Edward Linde-Lubaszenko uwielbia kobiety. Miał cztery żony

Edward Linde-Lubaszenko to aktor znany i lubiany. Widzowie kojarzą go głównie z takich filmów jak "Poranek kojota", "Sztos", "Psy", "Chłopaki nie płaczą", czy "E=mc2". Aktor nigdy nie krył, że uwielbia kobiety. Otwarcie mówił, że miał ich tysiące, choć miał tylko a może aż cztery żony. Owocem jego związku z Asją Łamtiuginą jest syn, również znany aktor, Olaf Lubaszenko.

Reklama

Olaf Lubaszenko o swoim testamencie. "Pozamykam różne bankiety"

Aktor 23 sierpnia br. skończył 86 lat.

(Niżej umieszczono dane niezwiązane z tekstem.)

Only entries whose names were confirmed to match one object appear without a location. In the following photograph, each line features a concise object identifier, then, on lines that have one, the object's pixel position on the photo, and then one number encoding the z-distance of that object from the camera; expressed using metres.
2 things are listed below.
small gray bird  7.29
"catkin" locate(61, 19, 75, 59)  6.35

Niedawno zdecydował, że zamierza zakończyć swoją aktorską karierę. W rozmowie z magazynem "Rewia" wyznał, że nie zamierza spisywać testamentu. Okazuje się, że nie zamierza sam dzielić majątku pomiędzy dwójkę dzieci (Beatę i Olafa Lubaszenkę) oraz byłe żony. Zażartował nawet, że nie wie, czy po jego śmierci "będzie co dziedziczyć".

Gdy już będę czuł, że nadchodzi ten czas, to pozamykam różne bankiety w restauracjach. Po co to zostawiać? Żeby później inni bankietowali? Skoro ja mogę jeszcze sam dobrze zahulać i to za swoje, to nie będę sobie żałować - mówił w wywiadzie dla magazynu "Rewia".

Edward Linde-Lubaszenko tego po sobie nie zostawi

Edward Linde-Lubaszenko wyznał, że nie zostawi po sobie długów ani niezapłaconych rachunków. Żadnych długów. Nigdzie i u nikogo. [...] Chcę wyjść stąd z czystą kartą. Wiem, że pójdę do nieba, więc muszę mieć czystą kartę, żeby mnie tam wpuścili. [...] Nic po sobie nie zostawię - powiedział aktor.